My mother, maternal and paternal grandmothers all lived with autoimmune diseases, with my paternal grandmother passing away due to complications from her illness. I was my mother’s primary caregiver for the year and a half before she passed away from her fight with cancer. So when at 25, I started having strange and unexplainable symptoms, and then at 27, living bedridden with no diagnosis, I began to try and put the pieces together for myself.
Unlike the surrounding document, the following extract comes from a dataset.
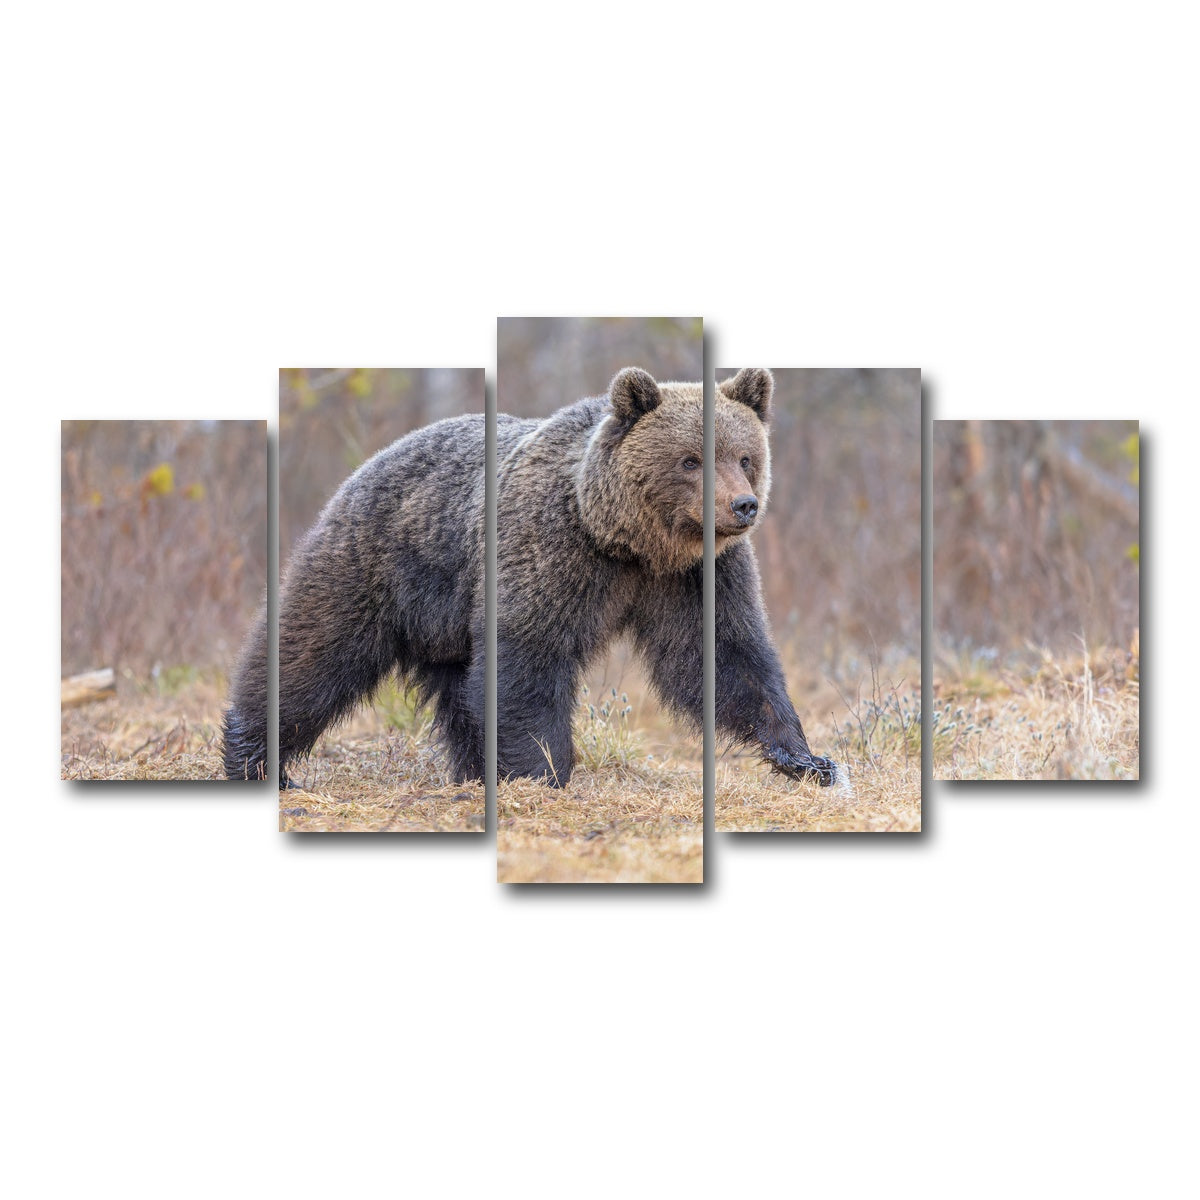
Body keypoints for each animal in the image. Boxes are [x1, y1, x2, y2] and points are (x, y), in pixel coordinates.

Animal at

I found no support from the allopathic medical community, which left me confused, depressed, and alone. So, I started searching for answers, but it wasn’t until the first year of my master’s program that the pieces started to fall into place.
As I sat in my childhood development class, a slide came up on the screen. It was about a study developed in the’ 90s’ called the Adverse Childhood Experiences Survey. It was a 10 question survey about adversity in childhood. The study showed that as adversity increased, the incidents of chronic mental and physical health conditions rose drastically. I was looking around the class, amazed. How did people know this stuff, and we weren’t shouting it from the rooftops? It seemed clear that the most significant health crisis facing America was trauma and adversity.
I come from a family that has struggled with substance abuse and mental health struggles, and I am now a person in long-term substance abuse recovery. As I experienced mental health struggles, drug addiction, grief, and numerous family crises, I was being impacted and shaped in ways that I was unaware of. Coming full circle, I know that these experiences shaped my desire to pursue psychotherapy and integrative mental health and a drive to provide more people with real healing options.